Month: November 2020
Will You Join Me – Home Cooking, a Benefit of Pandemic Coping
“At a scale not seen in over 50 years, America is cooking, a healthy move in the middle of a pandemic.” Hans Taparia/New York Times
The kitchen is my second favorite room in the house. I consider it a place where my creativity and love of delicious food unite to create a combination of ingredients to nourish myself and share great tasting food. Cooking and being in the kitchen gives me comfort and peace in such a strange and difficult time. My mother who created wonderful meals led the way for me, she was my teacher in the process of making food with love. While my mom passed away in 2013 she’s never left my side, whenever I cook she’s right there with me. I cannot imagine a more soul satisfying way to spend days at home then enjoying the process of making delicious, healthy meals that satisfy my intention to eat mindfully.
While there have been many negatives with COVID-19, there are a few benefits, one most prominent is the return to the core of family and cooking and serving real meals at home. Cooking at home isn’t only a means of satisfying our appetites, it is a cultural pillar of socialization that stems from the love of family, friends and the essential human bond of togetherness. This terrible situation has forced people to return to family closeness and better health.
When I was growing up, going out to eat was uncommon, our togetherness and the terrific food were matchless. Did you know that since the inception of the pandemic over 100,000 restaurants have closed, not just independently owned, but many major chains have had to close either some or all of their restaurants? My personal opinion is that eating out has become too common, as ordinary as filling a car with fuel. I see this pandemic as an opportunity for people who treat food as necessary to discover homemade food as a personal link to the care of their body as well as a fun and creative way to enjoy food.
A simple but lovely prayer that I found:
May this food that you provide
and that I prepare
bring nourishment to our bodies
and renewal to our souls.
Amen (Simon Carey Holt)
Cooking at home is a primary element to good health. A few people who have tried to promote the benefits of cooking at home made far less impact then COVID-19. A turn of events that has the potential to improve the overall health of many Americans who had previously relied on take out and restaurants in place of cooking at home. Around 30.3 million people in the US have type 2 diabetes and 84.1 million are prediabetic. making this pandemic a perfect storm to take the time to learn to cook and find ways to improve our health through fresh and healthy ingredients.
“The need to home cook has never been higher, since the coronavirus has been most threatening to people with food-related chronic diseases. About 90 percent of those who become seriously ill due to the virus have an underlying condition — hypertension and diabetes being the most common. New York Times
Above and beyond the nutritional and health benefits is the connection with the ingredients that feed your body. We are evolving away from institutional, commercial food to fresh food. A better environment is created when meals are made and enjoyed at home and mental health benefits are considerable. We pay more attention to what goes in our meals and the way we feel when we eat. For instance, I’ve been slowly reducing the amount of sodium in my food to adding no salt recently. So, I’m ramping up the herbs and spices to make healthier food that is full of flavor and it’s a big success. I consider myself a home chef because I am able to create many meals without the use of a recipe, so I followed the chef standard of adding salt to everything, even sweets so this was a big change for me, but one that is driving a new creative path and a new relationship with the ingredients.

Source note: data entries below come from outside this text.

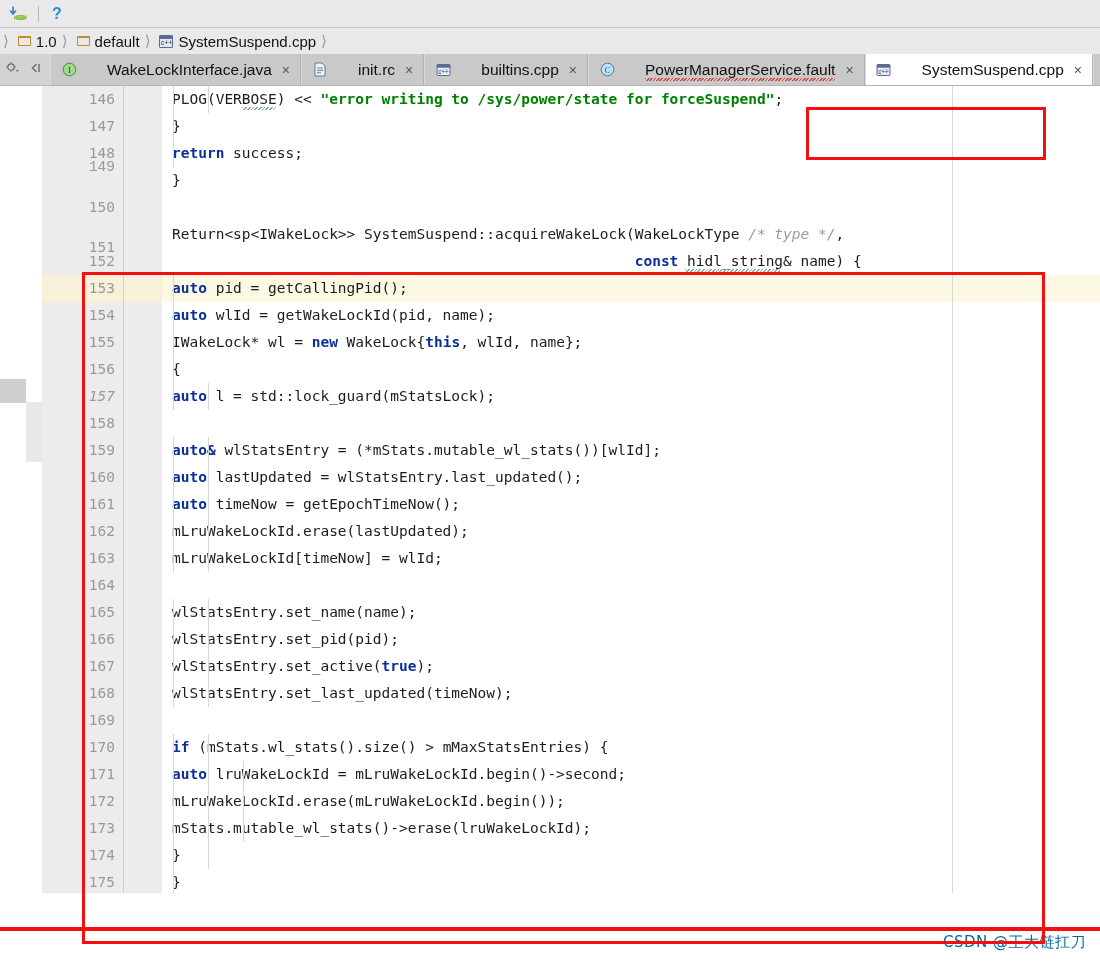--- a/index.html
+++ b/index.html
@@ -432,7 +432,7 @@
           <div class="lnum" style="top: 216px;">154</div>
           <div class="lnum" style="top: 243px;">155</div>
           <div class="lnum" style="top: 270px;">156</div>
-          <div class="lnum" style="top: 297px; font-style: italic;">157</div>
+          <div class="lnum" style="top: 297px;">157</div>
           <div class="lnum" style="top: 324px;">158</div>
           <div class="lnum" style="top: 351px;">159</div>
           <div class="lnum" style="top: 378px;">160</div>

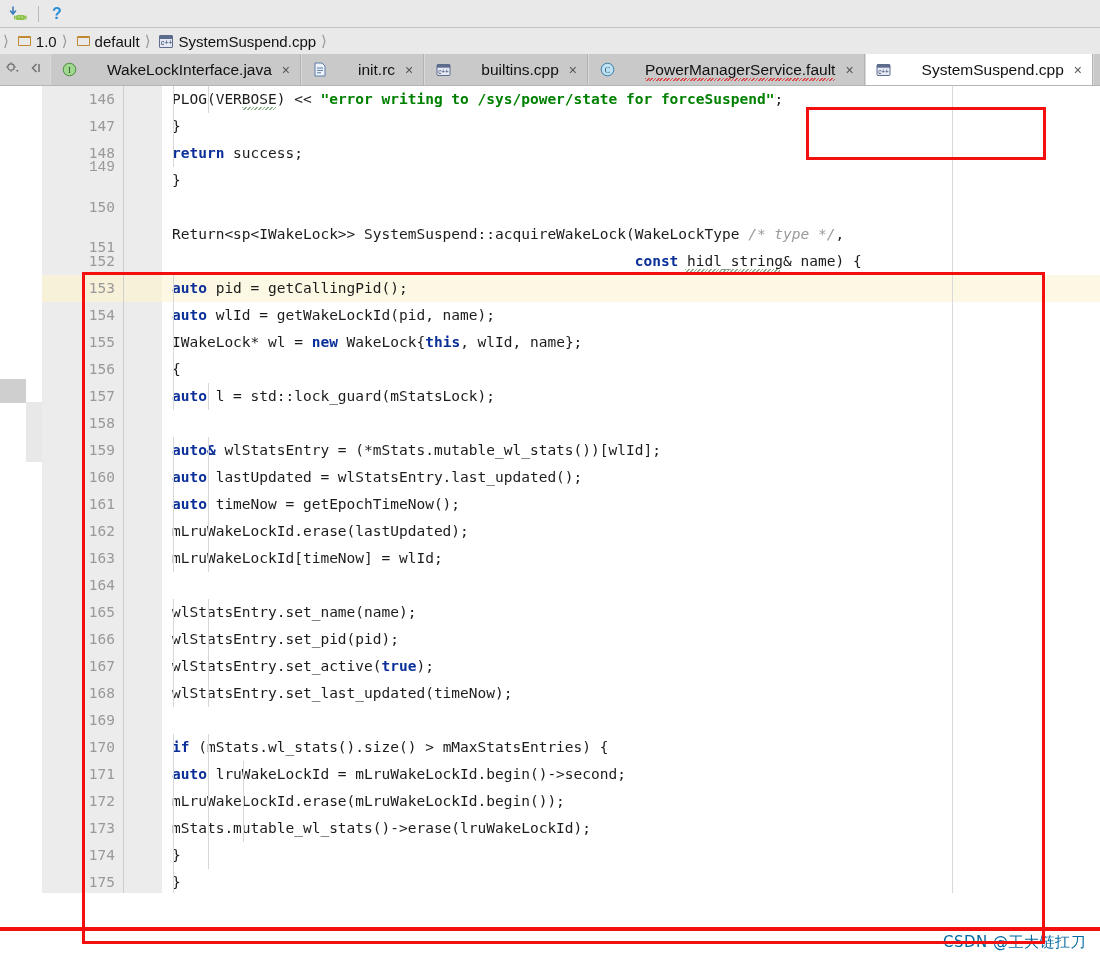--- a/index.html
+++ b/index.html
@@ -274,7 +274,7 @@
     position: absolute;
     right: 14px; bottom: 12px;
     font-size: 15px;
-    color: #0369a1;
+    color: #404040;
     letter-spacing: .5px;
     z-index: 30;
     white-space: nowrap;

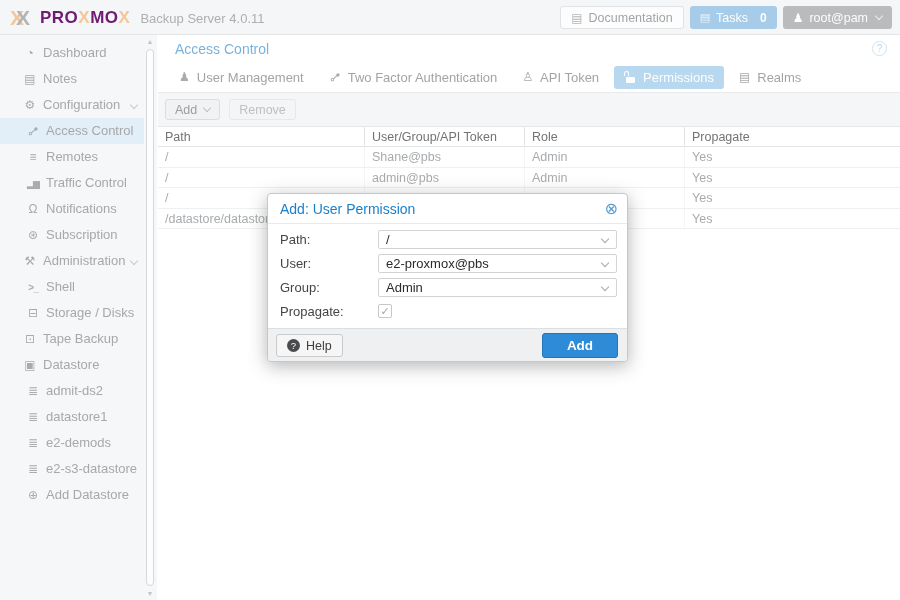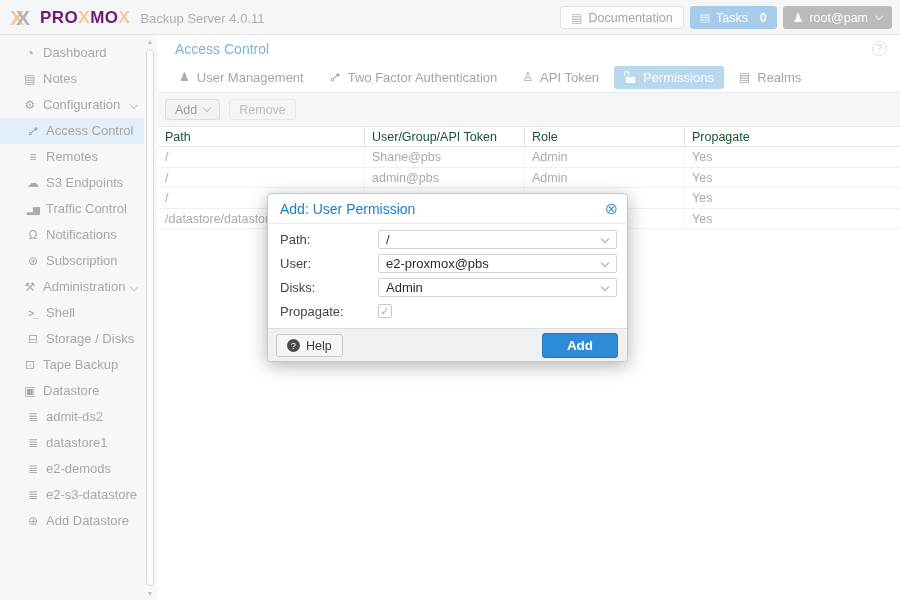--- a/index.html
+++ b/index.html
@@ -68,7 +68,7 @@
 
   .grid { width:100%; }
   .g-head { display:flex; height:21px; border-top:1px solid #e6e7e8; border-bottom:1px solid #e3e4e5; }
-  .g-head .gc { color:#14532d; font-size:12.5px; line-height:20px; padding-left:7px; border-right:1px solid #e3e4e5; }
+  .g-head .gc { color:#737373; font-size:12.5px; line-height:20px; padding-left:7px; border-right:1px solid #e3e4e5; }
   .g-head .gc:last-child { border-right:none; }
   .g-row { display:flex; height:20.5px; border-bottom:1px solid #eff0f2; }
   .g-row .gc { color:#a8abad; font-size:12.5px; line-height:20px; padding-left:7px; border-right:1px solid #f4f5f7; overflow:hidden; white-space:nowrap; }

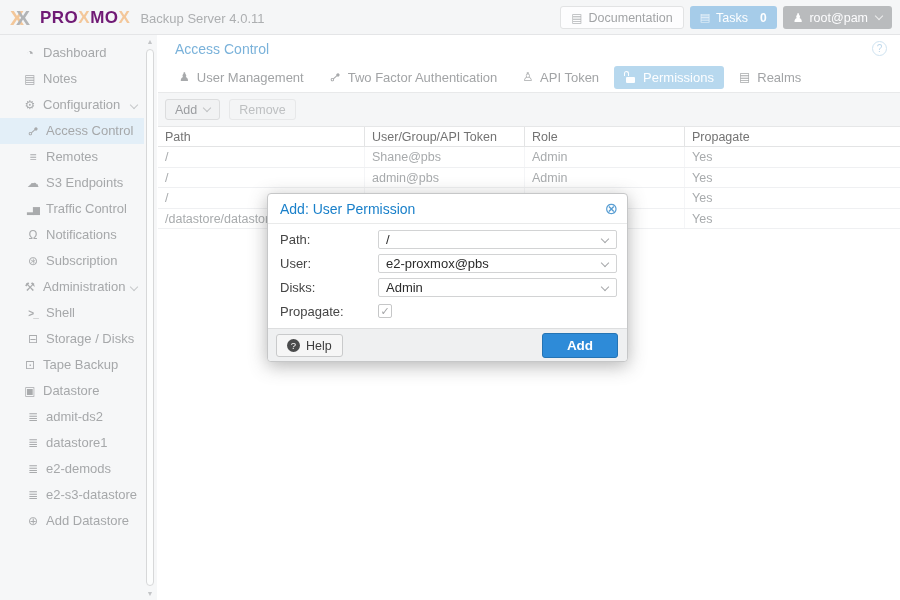--- a/index.html
+++ b/index.html
@@ -130,7 +130,6 @@
     <div class="nav-item lvl1"><span class="ni">⚙</span><span>Configuration</span><span class="grpchev"></span></div>
     <div class="nav-item lvl2 sel"><span class="ni rot">⊶</span><span>Access Control</span></div>
     <div class="nav-item lvl2"><span class="ni">≡</span><span>Remotes</span></div>
-    <div class="nav-item lvl2"><span class="ni">☁</span><span>S3 Endpoints</span></div>
     <div class="nav-item lvl2"><span class="ni tinybars">▂▆</span><span>Traffic Control</span></div>
     <div class="nav-item lvl2"><span class="ni">Ω</span><span>Notifications</span></div>
     <div class="nav-item lvl2"><span class="ni">⊛</span><span>Subscription</span></div>

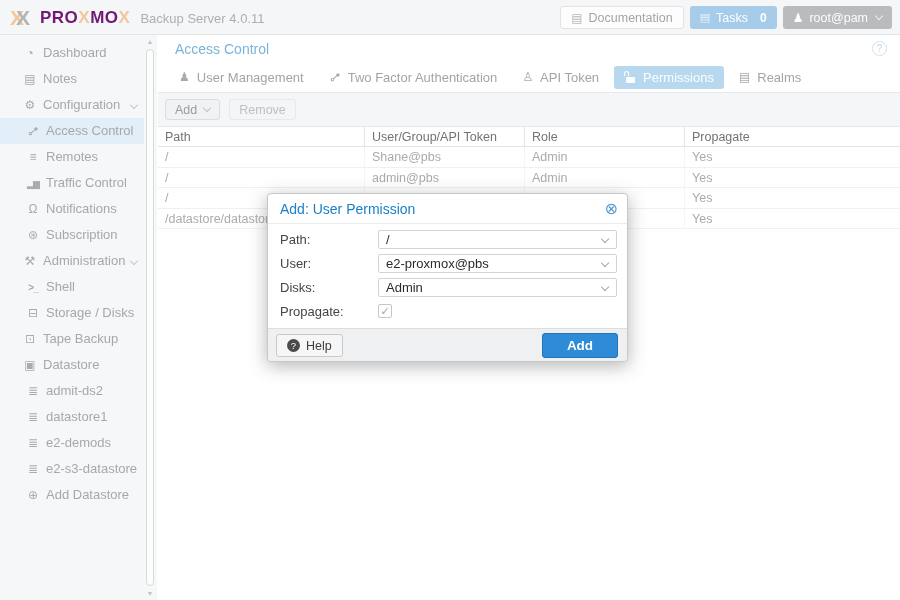--- a/index.html
+++ b/index.html
@@ -242,7 +242,7 @@
       <span class="f-field"><span>e2-proxmox@pbs</span><span class="chev"></span></span>
     </div>
     <div class="f-row" style="top:84px;">
-      <span class="f-label">Disks:</span>
+      <span class="f-label">Group:</span>
       <span class="f-field"><span>Admin</span><span class="chev"></span></span>
     </div>
     <div class="f-row" style="top:108px;">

I recently watched a show where a group of people, a historian and archaeologists left the 21st century to immerse themselves in the simple and hard life on a farm in the Victorian era for a year. If you think cooking is a challenge now, just consider the life of someone who cooked using a charcoal fueled stove and oven, preparing food from scratch that they gathered from their garden where animals were butchered that they’d hand raised. That is the true spirit of home cooking embodied in a life lived naturally and self-sufficiently.
The act of cooking should be a spiritual practice that fuels the soul. Create a kitchen that is not only peaceful and beautiful but a sacred space. Here are some methods to connect the kitchen and preparation of food to the earth and all of life.
- Declutter your kitchen, keep it clean
- Keep in mind that this is a space where everyone will participate in the important rituals of treating their body and heart with special care
- Make the meal cooking process an event, whether you’re cooking with someone or you’re on your own
- Turn off and remove any electronic communication devices to increase your consciousness around the food you’re preparing
- Be respectful of the room, of the food that is created and what the room represents, your loving care will be predominate
- Organize the counters and cupboards for beauty and ease of use. What I had duplicates of or didn’t need, I donated. Whatever changes you make do it so you feel inspired such as adding candles, pots of herbs or flowers
- Cook mindfully and with love paying attention to all of the dishes that you’re making. Always keep in mind that your energy effects everything around you including meal preparation
Finally, think about how you show up in the kitchen, just as you do in your relationships with people, be thoughtful and mindful of your relationship with the room and the process of preparing food. Fall into step with nature and the beauty of creating meals whether simple or complex. Enjoy and celebrate the food that you make. Let your imagination soar, with access to millions of recipes on the internet, anything is possible in the kitchen.